*** Material provided Section Begins ***

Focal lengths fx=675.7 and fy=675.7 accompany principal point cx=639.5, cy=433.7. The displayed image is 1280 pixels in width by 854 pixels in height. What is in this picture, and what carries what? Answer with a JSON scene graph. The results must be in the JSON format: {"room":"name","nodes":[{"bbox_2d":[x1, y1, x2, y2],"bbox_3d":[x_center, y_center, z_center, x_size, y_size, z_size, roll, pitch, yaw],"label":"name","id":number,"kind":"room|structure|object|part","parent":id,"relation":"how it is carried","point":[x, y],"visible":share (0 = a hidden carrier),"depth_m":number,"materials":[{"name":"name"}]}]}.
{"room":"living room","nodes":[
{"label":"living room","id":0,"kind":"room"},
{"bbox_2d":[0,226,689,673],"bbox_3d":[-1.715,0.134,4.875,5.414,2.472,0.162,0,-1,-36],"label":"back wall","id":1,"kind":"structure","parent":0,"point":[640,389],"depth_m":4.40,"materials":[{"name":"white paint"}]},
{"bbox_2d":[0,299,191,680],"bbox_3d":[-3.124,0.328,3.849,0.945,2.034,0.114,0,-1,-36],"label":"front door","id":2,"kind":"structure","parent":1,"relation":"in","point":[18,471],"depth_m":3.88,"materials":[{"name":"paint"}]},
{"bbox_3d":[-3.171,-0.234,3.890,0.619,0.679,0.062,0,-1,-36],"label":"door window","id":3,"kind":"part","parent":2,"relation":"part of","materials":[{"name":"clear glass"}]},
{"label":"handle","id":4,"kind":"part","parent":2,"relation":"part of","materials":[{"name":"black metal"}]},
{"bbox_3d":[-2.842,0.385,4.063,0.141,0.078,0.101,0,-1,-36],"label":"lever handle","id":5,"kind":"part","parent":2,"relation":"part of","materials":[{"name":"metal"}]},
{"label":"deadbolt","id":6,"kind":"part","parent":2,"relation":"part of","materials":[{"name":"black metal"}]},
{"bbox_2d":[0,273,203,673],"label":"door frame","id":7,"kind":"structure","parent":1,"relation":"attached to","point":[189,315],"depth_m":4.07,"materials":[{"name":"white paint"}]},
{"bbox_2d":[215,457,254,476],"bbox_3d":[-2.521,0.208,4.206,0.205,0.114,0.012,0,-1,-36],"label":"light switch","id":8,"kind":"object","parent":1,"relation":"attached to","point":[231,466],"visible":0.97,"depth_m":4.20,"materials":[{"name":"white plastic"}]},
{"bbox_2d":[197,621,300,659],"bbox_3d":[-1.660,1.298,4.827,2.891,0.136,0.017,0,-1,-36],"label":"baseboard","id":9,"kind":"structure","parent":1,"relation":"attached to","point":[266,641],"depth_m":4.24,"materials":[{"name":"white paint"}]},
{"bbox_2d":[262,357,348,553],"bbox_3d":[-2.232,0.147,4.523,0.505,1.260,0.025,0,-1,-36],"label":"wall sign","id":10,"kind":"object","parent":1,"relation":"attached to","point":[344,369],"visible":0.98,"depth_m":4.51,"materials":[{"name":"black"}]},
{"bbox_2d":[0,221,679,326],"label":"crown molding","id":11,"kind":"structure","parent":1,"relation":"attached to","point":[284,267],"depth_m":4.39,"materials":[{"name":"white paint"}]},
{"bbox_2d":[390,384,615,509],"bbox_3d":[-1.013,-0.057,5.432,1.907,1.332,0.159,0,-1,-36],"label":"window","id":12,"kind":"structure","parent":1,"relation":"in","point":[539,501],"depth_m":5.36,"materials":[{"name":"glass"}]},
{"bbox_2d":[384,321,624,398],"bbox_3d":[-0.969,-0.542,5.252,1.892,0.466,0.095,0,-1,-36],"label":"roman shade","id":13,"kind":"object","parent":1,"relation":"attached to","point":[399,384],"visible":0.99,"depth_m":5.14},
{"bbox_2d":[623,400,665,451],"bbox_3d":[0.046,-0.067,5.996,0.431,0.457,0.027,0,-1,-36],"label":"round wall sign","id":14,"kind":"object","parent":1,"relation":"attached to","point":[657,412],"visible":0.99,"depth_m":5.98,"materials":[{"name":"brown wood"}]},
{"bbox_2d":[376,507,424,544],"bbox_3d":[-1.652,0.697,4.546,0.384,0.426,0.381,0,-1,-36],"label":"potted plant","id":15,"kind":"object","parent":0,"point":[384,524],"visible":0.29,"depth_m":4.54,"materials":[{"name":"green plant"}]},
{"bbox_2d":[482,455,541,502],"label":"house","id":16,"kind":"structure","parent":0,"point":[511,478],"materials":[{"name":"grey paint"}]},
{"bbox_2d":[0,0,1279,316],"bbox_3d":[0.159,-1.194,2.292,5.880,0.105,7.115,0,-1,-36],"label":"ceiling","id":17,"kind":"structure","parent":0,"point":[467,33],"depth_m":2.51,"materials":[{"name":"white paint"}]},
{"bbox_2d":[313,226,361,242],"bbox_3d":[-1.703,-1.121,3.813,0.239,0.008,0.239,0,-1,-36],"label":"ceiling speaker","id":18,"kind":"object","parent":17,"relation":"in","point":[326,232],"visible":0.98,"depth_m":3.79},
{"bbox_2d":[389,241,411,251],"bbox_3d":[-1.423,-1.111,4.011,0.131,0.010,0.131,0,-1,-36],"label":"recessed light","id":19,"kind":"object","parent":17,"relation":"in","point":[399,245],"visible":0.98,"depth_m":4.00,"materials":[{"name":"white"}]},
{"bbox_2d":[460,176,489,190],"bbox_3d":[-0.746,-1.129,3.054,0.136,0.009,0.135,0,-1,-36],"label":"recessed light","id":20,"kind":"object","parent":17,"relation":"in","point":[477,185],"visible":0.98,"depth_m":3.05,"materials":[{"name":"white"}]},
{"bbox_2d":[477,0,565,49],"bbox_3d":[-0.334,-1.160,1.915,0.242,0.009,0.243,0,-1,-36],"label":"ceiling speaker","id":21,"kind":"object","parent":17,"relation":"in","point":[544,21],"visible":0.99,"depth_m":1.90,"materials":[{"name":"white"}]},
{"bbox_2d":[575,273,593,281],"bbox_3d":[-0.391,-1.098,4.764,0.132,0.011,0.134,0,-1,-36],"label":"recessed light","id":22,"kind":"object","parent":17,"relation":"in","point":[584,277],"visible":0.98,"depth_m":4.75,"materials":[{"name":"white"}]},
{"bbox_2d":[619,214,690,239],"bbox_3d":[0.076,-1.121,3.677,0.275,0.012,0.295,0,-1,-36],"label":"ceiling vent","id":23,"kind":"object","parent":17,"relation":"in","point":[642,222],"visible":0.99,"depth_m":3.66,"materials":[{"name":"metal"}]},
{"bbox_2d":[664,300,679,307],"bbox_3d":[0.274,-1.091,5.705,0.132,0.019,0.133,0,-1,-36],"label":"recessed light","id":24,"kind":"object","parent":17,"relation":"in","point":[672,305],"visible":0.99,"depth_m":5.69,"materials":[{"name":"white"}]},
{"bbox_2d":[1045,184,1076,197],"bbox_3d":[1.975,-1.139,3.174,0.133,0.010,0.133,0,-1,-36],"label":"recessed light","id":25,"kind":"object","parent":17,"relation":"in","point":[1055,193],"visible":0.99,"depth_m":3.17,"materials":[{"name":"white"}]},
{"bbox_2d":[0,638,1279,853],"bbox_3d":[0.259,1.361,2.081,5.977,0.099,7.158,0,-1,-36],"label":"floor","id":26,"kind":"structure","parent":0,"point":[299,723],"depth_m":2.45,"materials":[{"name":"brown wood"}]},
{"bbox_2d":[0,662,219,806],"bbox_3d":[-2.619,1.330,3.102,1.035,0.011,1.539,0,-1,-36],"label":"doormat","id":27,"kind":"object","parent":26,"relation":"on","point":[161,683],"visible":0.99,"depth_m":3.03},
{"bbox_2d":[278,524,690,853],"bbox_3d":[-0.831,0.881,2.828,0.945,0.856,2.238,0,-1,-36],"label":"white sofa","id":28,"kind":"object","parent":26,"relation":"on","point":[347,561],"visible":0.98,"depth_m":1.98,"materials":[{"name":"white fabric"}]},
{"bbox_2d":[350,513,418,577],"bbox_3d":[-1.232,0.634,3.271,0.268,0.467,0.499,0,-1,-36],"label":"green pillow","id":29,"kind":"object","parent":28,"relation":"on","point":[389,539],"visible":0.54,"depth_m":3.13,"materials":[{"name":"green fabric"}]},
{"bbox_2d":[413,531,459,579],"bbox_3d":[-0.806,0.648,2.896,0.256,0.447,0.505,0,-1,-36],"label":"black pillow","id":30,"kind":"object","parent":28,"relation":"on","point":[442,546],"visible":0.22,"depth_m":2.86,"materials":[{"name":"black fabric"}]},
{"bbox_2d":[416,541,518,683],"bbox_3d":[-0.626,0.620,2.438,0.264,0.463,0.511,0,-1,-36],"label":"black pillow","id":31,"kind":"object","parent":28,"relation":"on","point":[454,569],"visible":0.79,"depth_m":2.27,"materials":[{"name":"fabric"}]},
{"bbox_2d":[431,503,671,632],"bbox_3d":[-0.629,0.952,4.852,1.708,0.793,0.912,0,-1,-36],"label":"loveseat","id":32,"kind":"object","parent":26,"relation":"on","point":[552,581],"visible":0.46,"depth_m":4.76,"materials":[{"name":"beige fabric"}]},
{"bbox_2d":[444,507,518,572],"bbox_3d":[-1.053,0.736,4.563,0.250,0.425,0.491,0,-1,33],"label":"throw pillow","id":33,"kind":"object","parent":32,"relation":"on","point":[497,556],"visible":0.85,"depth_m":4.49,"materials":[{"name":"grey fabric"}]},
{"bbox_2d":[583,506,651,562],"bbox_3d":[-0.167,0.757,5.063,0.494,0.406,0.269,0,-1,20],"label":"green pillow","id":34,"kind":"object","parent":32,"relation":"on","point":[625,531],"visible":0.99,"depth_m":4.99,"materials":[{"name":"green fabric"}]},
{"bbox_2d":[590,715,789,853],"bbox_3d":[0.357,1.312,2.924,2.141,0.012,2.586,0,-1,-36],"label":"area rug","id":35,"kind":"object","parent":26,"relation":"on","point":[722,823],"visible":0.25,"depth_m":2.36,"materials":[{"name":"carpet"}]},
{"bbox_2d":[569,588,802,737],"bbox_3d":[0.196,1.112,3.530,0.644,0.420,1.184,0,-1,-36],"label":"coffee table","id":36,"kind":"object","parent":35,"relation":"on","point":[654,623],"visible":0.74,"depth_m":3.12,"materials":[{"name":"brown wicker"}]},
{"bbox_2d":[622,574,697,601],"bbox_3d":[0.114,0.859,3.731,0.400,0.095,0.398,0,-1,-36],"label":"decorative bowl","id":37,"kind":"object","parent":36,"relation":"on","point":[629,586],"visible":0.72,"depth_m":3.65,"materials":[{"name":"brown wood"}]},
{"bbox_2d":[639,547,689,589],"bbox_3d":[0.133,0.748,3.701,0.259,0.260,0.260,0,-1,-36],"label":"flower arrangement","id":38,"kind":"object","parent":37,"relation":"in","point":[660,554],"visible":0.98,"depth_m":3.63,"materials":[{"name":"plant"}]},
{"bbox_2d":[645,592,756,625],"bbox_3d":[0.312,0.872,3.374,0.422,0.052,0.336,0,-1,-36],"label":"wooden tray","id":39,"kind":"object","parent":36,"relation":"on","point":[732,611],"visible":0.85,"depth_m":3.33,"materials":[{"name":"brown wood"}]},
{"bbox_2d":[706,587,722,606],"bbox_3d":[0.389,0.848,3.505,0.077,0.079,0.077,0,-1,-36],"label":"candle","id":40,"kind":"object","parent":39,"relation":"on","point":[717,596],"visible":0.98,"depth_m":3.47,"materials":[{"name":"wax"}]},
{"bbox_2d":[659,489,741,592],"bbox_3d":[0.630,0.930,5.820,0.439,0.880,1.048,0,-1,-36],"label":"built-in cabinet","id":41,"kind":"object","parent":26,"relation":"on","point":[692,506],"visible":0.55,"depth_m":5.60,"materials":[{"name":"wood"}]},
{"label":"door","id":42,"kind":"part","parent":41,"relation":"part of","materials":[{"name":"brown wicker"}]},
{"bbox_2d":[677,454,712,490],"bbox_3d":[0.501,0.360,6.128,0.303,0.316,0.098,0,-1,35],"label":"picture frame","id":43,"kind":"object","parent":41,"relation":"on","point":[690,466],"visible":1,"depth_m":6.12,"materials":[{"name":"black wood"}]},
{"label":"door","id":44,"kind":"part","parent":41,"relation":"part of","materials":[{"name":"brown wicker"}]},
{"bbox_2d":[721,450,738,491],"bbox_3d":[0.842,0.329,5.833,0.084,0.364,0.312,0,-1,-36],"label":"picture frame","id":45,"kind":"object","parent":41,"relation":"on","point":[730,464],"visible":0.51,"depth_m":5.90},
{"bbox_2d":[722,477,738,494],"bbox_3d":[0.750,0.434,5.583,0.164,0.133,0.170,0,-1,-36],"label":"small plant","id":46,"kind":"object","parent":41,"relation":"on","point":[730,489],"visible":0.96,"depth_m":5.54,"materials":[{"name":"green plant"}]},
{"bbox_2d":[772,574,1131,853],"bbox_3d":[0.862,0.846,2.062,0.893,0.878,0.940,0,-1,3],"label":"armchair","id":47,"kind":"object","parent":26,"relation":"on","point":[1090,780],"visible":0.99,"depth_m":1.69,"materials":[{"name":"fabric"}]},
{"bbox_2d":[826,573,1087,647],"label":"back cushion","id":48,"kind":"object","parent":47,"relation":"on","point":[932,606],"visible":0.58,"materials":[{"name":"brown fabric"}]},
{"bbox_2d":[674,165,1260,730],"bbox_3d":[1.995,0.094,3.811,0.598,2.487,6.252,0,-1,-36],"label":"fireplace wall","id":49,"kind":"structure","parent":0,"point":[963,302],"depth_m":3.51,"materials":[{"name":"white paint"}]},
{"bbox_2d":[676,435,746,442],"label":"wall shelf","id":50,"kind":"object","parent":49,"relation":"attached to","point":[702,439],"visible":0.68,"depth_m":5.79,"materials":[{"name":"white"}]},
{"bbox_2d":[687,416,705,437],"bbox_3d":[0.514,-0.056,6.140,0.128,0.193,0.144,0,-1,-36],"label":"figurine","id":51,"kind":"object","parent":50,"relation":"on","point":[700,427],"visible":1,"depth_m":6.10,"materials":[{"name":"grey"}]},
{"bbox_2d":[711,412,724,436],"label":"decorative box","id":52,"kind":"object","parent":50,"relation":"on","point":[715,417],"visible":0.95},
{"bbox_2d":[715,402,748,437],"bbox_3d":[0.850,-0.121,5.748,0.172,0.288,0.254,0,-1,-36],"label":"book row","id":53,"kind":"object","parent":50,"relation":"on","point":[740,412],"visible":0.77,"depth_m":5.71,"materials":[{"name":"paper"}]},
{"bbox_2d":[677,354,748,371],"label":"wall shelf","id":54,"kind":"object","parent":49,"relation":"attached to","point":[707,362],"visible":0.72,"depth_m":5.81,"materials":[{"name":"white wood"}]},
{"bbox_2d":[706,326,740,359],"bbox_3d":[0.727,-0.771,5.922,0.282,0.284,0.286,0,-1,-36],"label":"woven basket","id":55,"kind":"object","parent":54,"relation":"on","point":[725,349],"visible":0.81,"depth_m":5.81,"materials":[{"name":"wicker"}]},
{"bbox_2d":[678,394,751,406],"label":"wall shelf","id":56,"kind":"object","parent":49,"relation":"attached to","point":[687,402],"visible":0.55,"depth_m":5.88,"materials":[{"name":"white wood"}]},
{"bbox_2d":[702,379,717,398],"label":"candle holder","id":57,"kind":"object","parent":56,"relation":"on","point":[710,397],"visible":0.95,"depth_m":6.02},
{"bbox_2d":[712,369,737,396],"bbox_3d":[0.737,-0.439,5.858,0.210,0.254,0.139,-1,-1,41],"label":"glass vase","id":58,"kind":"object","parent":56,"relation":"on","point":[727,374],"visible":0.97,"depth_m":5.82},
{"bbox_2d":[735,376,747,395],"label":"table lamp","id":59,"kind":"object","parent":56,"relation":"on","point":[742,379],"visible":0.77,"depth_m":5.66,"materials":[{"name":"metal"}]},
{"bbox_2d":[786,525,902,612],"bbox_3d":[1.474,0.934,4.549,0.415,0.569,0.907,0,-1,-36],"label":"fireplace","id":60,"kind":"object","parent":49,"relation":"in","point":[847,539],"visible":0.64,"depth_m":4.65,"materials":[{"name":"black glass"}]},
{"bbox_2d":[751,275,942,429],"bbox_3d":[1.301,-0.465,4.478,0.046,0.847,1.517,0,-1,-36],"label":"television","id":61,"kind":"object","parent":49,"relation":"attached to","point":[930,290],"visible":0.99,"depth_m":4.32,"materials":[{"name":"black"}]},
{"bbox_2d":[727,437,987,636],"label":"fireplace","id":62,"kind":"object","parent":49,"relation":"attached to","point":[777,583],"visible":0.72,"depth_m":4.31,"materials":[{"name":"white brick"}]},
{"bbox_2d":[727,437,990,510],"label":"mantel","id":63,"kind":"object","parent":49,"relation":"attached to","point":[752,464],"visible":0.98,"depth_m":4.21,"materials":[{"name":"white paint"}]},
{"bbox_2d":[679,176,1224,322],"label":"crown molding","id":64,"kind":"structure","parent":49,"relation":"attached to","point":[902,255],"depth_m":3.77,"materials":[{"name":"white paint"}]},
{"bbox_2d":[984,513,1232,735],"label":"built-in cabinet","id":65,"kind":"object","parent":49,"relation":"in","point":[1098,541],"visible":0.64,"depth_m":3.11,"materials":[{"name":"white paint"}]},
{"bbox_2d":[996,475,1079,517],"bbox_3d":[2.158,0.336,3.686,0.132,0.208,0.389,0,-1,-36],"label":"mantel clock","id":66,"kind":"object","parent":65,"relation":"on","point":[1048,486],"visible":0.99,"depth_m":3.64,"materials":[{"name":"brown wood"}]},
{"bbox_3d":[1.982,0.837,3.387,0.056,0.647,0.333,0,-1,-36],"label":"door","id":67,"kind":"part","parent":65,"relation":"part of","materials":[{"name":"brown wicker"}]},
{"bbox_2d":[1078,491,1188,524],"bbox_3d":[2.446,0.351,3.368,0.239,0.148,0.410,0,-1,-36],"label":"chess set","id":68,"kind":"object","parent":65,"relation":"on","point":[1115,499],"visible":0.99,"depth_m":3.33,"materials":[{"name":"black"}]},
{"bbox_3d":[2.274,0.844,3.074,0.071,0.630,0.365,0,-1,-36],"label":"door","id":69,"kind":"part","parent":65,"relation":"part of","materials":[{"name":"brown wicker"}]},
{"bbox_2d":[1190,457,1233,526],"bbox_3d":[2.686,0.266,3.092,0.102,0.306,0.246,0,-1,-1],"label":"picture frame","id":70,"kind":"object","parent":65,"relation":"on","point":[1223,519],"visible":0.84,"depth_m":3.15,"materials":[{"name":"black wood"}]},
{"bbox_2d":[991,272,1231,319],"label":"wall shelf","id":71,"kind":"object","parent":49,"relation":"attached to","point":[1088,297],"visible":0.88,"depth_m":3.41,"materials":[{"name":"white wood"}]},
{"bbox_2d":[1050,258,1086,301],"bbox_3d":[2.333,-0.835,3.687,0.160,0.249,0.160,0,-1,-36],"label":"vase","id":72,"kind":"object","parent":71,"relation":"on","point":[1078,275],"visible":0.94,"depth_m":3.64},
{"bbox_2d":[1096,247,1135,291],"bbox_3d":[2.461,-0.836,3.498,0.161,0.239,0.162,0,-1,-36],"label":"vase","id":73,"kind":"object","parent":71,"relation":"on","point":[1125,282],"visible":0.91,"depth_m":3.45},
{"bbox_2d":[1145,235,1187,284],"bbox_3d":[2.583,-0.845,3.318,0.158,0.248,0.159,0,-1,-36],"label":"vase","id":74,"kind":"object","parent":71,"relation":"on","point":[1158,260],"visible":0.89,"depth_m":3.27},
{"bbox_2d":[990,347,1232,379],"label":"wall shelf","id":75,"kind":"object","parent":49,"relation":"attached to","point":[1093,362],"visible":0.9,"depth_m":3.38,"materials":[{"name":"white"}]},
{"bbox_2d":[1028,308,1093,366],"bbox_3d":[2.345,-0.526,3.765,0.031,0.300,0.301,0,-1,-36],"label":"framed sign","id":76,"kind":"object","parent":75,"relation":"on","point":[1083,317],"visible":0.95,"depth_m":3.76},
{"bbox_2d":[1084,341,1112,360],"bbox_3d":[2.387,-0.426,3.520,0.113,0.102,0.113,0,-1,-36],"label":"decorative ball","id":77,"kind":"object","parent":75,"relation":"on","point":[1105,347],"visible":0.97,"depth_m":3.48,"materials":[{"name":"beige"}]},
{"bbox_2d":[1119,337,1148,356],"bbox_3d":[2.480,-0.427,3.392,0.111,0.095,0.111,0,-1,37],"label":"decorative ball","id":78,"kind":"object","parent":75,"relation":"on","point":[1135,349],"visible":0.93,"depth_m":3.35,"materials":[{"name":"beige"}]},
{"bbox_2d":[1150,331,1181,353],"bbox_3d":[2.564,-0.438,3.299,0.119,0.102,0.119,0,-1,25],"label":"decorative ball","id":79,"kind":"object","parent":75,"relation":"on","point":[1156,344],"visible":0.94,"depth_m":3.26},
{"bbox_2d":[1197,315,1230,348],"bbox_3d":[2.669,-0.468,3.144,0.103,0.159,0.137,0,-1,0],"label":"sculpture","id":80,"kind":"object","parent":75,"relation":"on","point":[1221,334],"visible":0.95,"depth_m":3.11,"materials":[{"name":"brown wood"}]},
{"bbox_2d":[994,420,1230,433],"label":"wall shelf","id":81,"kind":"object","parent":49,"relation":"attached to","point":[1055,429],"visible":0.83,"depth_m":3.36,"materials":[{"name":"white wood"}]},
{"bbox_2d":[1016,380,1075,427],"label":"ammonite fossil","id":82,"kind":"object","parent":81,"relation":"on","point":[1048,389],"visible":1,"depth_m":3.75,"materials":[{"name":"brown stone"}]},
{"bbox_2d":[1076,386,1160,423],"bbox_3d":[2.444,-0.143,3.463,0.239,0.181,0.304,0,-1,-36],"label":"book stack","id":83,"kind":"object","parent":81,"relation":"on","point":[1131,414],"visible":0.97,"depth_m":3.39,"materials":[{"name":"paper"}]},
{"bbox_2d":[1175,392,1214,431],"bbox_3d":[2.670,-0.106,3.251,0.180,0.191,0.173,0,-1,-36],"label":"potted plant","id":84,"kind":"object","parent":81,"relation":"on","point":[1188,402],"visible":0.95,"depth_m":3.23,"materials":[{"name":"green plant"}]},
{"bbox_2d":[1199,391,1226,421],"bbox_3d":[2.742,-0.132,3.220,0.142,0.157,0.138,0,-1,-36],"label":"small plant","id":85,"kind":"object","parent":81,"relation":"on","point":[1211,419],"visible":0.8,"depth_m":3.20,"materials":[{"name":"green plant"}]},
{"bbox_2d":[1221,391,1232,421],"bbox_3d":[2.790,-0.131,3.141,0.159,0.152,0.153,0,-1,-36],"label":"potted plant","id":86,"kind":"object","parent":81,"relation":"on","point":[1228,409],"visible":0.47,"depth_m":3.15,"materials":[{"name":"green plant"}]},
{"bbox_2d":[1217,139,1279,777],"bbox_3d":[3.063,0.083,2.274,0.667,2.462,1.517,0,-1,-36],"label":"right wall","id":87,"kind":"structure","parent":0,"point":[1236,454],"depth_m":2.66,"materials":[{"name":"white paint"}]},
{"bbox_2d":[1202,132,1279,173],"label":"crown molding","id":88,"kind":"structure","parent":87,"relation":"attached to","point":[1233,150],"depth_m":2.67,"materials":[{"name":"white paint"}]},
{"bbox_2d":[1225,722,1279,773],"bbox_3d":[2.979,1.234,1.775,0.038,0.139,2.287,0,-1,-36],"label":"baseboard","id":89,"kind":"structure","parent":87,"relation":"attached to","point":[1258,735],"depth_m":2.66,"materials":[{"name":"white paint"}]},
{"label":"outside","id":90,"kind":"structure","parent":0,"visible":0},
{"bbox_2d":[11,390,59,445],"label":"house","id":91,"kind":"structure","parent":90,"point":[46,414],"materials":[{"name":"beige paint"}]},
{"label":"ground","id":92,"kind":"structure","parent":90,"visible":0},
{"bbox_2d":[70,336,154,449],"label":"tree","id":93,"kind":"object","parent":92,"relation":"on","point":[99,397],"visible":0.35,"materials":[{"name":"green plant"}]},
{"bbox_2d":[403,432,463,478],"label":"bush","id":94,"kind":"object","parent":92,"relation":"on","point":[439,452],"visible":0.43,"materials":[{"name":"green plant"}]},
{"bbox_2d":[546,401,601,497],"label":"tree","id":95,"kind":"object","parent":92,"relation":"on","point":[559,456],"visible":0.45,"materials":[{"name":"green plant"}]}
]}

*** Material provided Section Ends ***

- _Work instruction_:
All lines in the listing above that contain "handle" should be shown.

- _Solution below_:
{"label":"handle","id":4,"kind":"part","parent":2,"relation":"part of","materials":[{"name":"black metal"}]},
{"bbox_3d":[-2.842,0.385,4.063,0.141,0.078,0.101,0,-1,-36],"label":"lever handle","id":5,"kind":"part","parent":2,"relation":"part of","materials":[{"name":"metal"}]},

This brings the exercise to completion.